The ME nodded and set to work. Police photographers clicked and flashed. The press turned up in their droves and tried to do the same, but her officers held them back at a respectful distance. Still, she moved around and organized the troops.
Then, McNamara felt a tap on her shoulder, and she turned and looked into compassionate eyes as Lieutenant Carter, who wrapped her arms around her.
“Thank God you’re okay,” said Carter, holding Eliza at arm’s length and looking at her, and then bringing her back in for another hug.
“Thank God. I heard so much. Saw the protests. The gathered crowds on the TV. I saw the speech you were forced to give, and your response and you shooting the bastard. I got down here just as fast as I could. Called some troops in on overtime.”
Carter turned and pointed to where the police cars were piling up around the perimeter and where officer after officer swarmed out and into the secure area.
“It’s time we got you out of here, Eliza,” said Carter, but McNamara shook her head.
“I’m not finished, not yet. Let’s clean this up. Let’s do it right. Let’s make sure those who caused this situation won’t ever be in a position to cause a situation like this again.”
“Groening’s dead.”
“It’s not just Groening, it’s most of Savannah.”
“Sure, but . . .”
“Because, who knows how long our careers will last? Who knows how long I will be Chief of Police after this shooting? Groening was big in the White House. He was a politician at heart; there’ll be a huge cost for us to pay. The both of us. . . .”
“But you’ve done it,” said Carter. “You’ve killed the bastard and shone a light on racism and the police response to it here in Georgia. That gives you a profile. People are watching. The city won’t be able to do anything to you.”

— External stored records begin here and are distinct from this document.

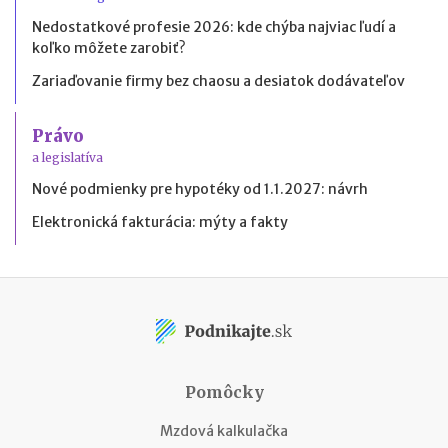
Nedostatkové profesie 2026: kde chýba najviac ľudí a
koľko môžete zarobiť?
Zariaďovanie firmy bez chaosu a desiatok dodávateľov
Právo
a legislatíva
Nové podmienky pre hypotéky od 1.1.2027: návrh
Elektronická fakturácia: mýty a fakty
Pomôcky
Mzdová kalkulačka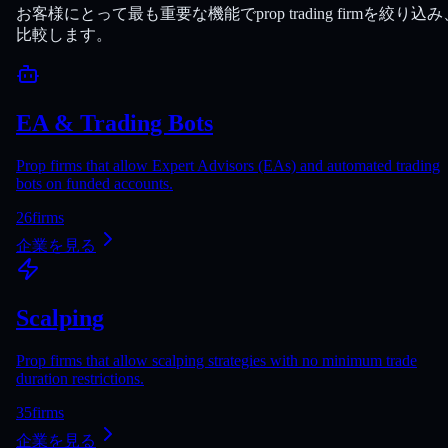
お客様にとって最も重要な機能でprop trading firmを絞り込み
比較します。
EA & Trading Bots
Prop firms that allow Expert Advisors (EAs) and automated trading
bots on funded accounts.
26
firms
企業を見る
Scalping
Prop firms that allow scalping strategies with no minimum trade
duration restrictions.
35
firms
企業を見る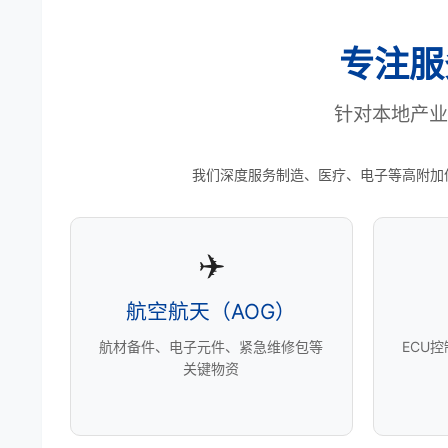
专注服
针对本地产业
我们深度服务制造、医疗、电子等高附加
✈️
航空航天（AOG）
航材备件、电子元件、紧急维修包等
ECU
关键物资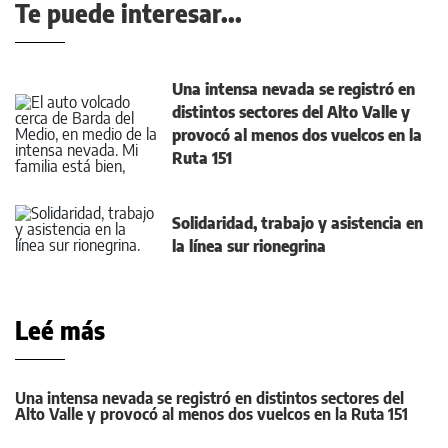
Te puede interesar...
Una intensa nevada se registró en
distintos sectores del Alto Valle y
provocó al menos dos vuelcos en la
Ruta 151
Solidaridad, trabajo y asistencia en
la línea sur rionegrina
Leé más
Una intensa nevada se registró en distintos sectores del
Alto Valle y provocó al menos dos vuelcos en la Ruta 151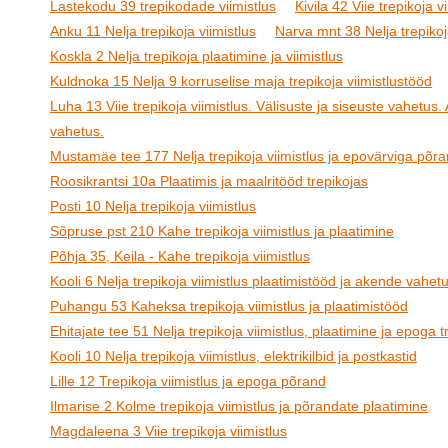
Lastekodu 39 trepikodade viimistlus
Kivila 42 Viie trepikoja v
Anku 11 Nelja trepikoja viimistlus
Narva mnt 38 Nelja trepikoj
Koskla 2 Nelja trepikoja plaatimine ja viimistlus
Kuldnoka 15 Nelja 9 korruselise maja trepikoja viimistlustööd
Luha 13 Viie trepikoja viimistlus. Välisuste ja siseuste vahetus
vahetus.
Mustamäe tee 177 Nelja trepikoja viimistlus ja epovärviga põr
Roosikrantsi 10a Plaatimis ja maalritööd trepikojas
Posti 10 Nelja trepikoja viimistlus
Sõpruse pst 210 Kahe trepikoja viimistlus ja plaatimine
Põhja 35, Keila - Kahe trepikoja viimistlus
Kooli 6 Nelja trepikoja viimistlus plaatimistööd ja akende vahet
Puhangu 53 Kaheksa trepikoja viimistlus ja plaatimistööd
Ehitajate tee 51 Nelja trepikoja viimistlus, plaatimine ja epoga t
Kooli 10 Nelja trepikoja viimistlus, elektrikilbid ja postkastid
Lille 12 Trepikoja viimistlus ja epoga põrand
Ilmarise 2 Kolme trepikoja viimistlus ja põrandate plaatimine
Magdaleena 3 Viie trepikoja viimistlus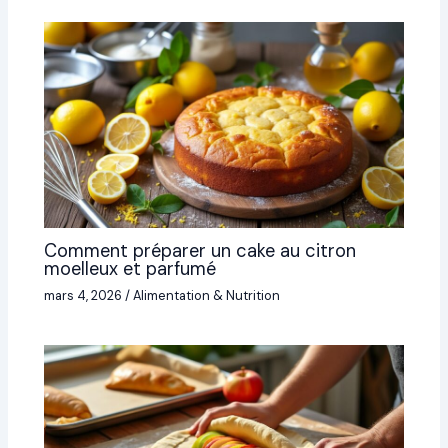
Comment préparer un cake au citron
moelleux et parfumé
mars 4, 2026
/
Alimentation & Nutrition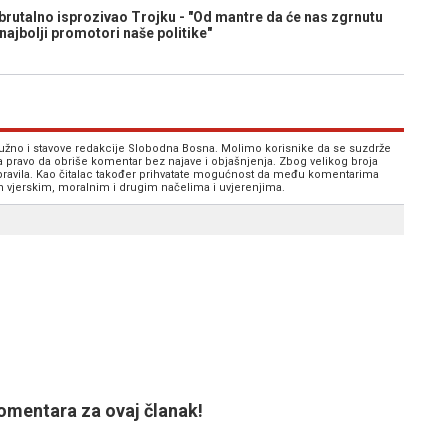
utalno isprozivao Trojku - "Od mantre da će nas zgrnutu
najbolji promotori naše politike"
 nužno i stavove redakcije Slobodna Bosna. Molimo korisnike da se suzdrže
va pravo da obriše komentar bez najave i objašnjenja. Zbog velikog broja
 pravila. Kao čitalac također prihvatate mogućnost da među komentarima
im vjerskim, moralnim i drugim načelima i uvjerenjima.
mentara za ovaj članak!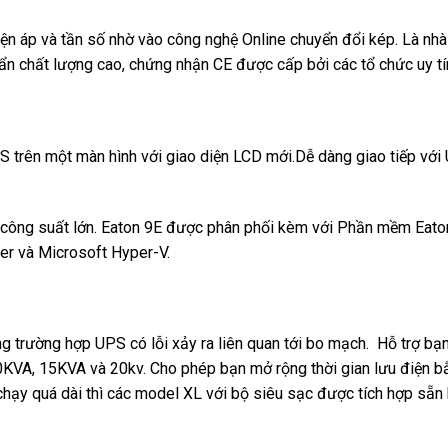
điện áp và tần số nhờ vào công nghệ Online chuyển đổi kép. Là nh
n chất lượng cao, chứng nhận CE được cấp bởi các tổ chức uy tí
UPS trên một màn hình với giao diện LCD mới.Dễ dàng giao tiếp v
ông suất lớn. Eaton 9E được phân phối kèm với Phần mềm Eaton’s 
er và Microsoft Hyper-V.
g trường hợp UPS có lỗi xảy ra liên quan tới bo mạch. Hỗ trợ bạn 
KVA, 15KVA và 20kv. Cho phép bạn mở rộng thời gian lưu điện b
 chạy quá dài thì các model XL với bộ siêu sạc được tích hợp sẵn 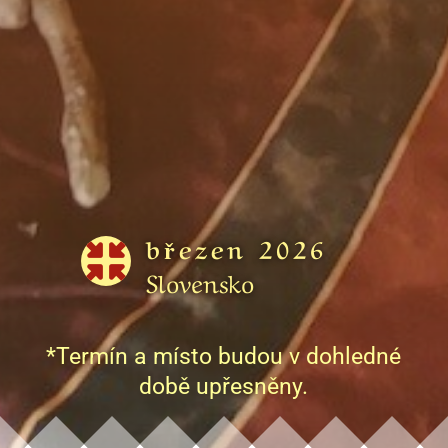
březen 2026

Slovensko
*Termín a místo budou v dohledné
době upřesněny.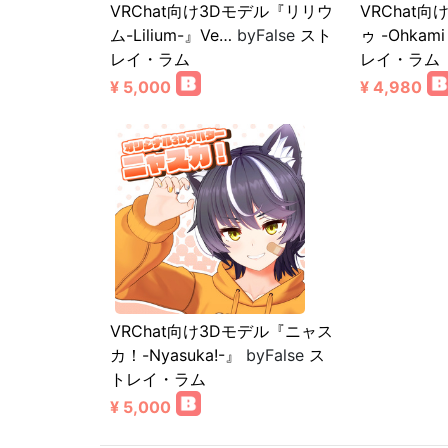
VRChat向け3Dモデル『リリウ
VRChat
ム-Lilium-』Ve…
byFalse
スト
ゥ -Ohkami
レイ・ラム
レイ・ラム
¥ 5,000
¥ 4,980
VRChat向け3Dモデル『ニャス
カ！-Nyasuka!-』
byFalse
ス
トレイ・ラム
¥ 5,000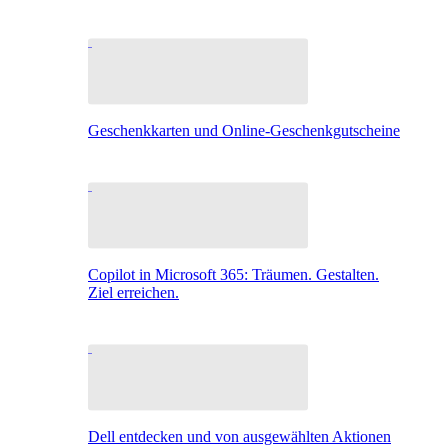
Geschenkkarten und Online-Geschenkgutscheine
Copilot in Microsoft 365: Träumen. Gestalten.
Ziel erreichen.
Dell entdecken und von ausgewählten Aktionen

Eliza shook her head sadly.
“It’s never that simple, Carter. Never. There’s always a price to pay, and one never knows what that price is when they act. They only learn it after they’ve done what they’ve done, and they have to live with the consequences. Thing is, I can live with the consequences of killing Groening. If they strip me of my badge, if they take my identity, if they make my life hell, it doesn’t matter because I’ve demonstrated
what this country needs, which is tolerance, which is getting on, which is looking after every single person as best we can. And if we can’t . . .”
She shook her head sadly, and then her words petered out. Carter leaned in close. Eliza whispered something, but they both shook their heads. A tear ran down McNamara’s cheek, and Carter embraced her again.
Then they split up to direct some other officers. To do their damn jobs and get on with it.
Chapter Twenty-Four
When I walked Irving Mathers up the steps of the police station and into the front reception area, I was surprised by how quiet things were. A TV fuzzed in the corner of the room above empty waiting seats, and nobody stirred.
I stepped up to the counter and a pimply-faced kid in a blue uniform looked at me.
“Yeah? What do you want?”
I checked his lapels for a rank, couldn’t find anything resembling a stripe.
“Are there any officers here?” I asked.
He shook his head, pointed at the TV. “They all went down there, left me in charge. Hell, I’m just the office assistant. I don’t know shit about how this place works.”
“They leave you with any keys?”
“Who’s asking?”
“Ray Hammer, investigative journalist.” I showed him my press credentials.
He looked me up and down. “Haven’t I seen you somewhere before?”
“Got one of those faces,” I said, and he nodded knowingly.
“Still, I’m not giving keys to no press reporter. They left me in charge here.”
“It seems like a rather stupid thing to do,” I said. “As you said yourself, you don’t know shit about how this place works. Their fault not yours. Hand ‘em over, kid.”
“Who’s he?” the kid asked, nodding at Irving Mathers, his face bloody, battered, the bruises starting to swell, his eyes puffing up, the fractured sockets beginning to show. They’d be black for weeks.